> [Data supplied]
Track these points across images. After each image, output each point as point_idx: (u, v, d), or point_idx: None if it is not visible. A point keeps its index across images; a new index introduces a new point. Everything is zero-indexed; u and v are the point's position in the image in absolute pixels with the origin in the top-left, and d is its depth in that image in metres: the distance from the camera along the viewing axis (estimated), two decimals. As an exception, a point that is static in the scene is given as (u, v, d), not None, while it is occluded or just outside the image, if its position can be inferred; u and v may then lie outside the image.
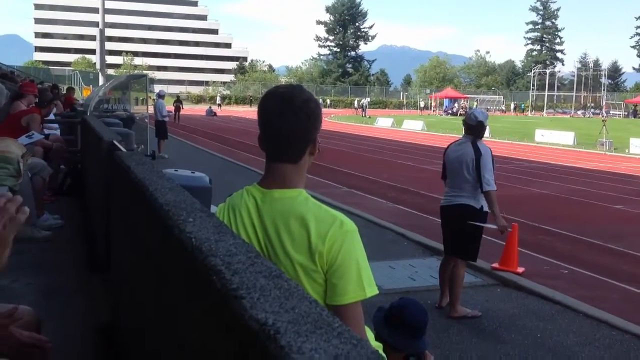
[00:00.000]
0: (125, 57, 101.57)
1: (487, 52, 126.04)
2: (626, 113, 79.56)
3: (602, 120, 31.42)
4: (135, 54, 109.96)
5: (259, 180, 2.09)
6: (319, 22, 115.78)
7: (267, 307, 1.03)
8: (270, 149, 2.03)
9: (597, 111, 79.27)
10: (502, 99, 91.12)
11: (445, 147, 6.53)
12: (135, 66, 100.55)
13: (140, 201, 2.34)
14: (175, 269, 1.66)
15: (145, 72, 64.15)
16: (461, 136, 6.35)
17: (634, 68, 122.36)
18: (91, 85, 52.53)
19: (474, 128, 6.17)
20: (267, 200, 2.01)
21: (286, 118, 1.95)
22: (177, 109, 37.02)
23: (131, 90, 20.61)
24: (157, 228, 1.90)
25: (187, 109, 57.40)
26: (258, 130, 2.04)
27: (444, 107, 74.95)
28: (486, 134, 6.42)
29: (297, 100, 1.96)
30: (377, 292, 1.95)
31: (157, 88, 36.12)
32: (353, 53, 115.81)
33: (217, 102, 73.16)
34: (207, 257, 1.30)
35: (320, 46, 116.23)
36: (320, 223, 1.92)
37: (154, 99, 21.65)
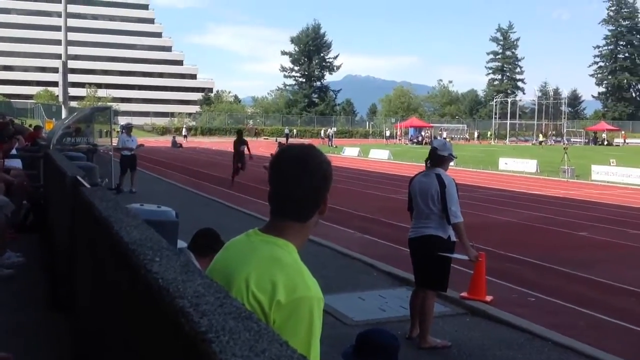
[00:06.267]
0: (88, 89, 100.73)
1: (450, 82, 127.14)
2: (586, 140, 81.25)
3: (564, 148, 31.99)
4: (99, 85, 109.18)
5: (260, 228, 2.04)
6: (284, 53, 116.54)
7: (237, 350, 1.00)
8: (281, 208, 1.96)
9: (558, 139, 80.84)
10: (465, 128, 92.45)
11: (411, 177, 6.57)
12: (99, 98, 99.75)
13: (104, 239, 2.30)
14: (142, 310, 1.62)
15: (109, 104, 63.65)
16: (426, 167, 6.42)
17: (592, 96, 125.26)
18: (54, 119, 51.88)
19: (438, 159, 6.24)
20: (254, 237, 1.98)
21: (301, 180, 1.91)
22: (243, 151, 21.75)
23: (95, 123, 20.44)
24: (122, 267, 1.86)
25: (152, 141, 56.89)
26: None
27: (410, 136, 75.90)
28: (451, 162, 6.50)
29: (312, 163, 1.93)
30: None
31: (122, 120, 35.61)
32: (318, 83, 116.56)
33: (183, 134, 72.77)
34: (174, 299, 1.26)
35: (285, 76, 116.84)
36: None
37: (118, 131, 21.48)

> [Activity] The answer is the lines of the material above, from the one containing "8: (270, 149, 2.03)" down to the one containing "4: (99, 85, 109.18)", given exactly and without images.

> [Output below]
8: (270, 149, 2.03)
9: (597, 111, 79.27)
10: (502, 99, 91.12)
11: (445, 147, 6.53)
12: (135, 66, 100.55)
13: (140, 201, 2.34)
14: (175, 269, 1.66)
15: (145, 72, 64.15)
16: (461, 136, 6.35)
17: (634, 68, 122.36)
18: (91, 85, 52.53)
19: (474, 128, 6.17)
20: (267, 200, 2.01)
21: (286, 118, 1.95)
22: (177, 109, 37.02)
23: (131, 90, 20.61)
24: (157, 228, 1.90)
25: (187, 109, 57.40)
26: (258, 130, 2.04)
27: (444, 107, 74.95)
28: (486, 134, 6.42)
29: (297, 100, 1.96)
30: (377, 292, 1.95)
31: (157, 88, 36.12)
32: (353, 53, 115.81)
33: (217, 102, 73.16)
34: (207, 257, 1.30)
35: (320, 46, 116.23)
36: (320, 223, 1.92)
37: (154, 99, 21.65)
[00:06.267]
0: (88, 89, 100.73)
1: (450, 82, 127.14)
2: (586, 140, 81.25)
3: (564, 148, 31.99)
4: (99, 85, 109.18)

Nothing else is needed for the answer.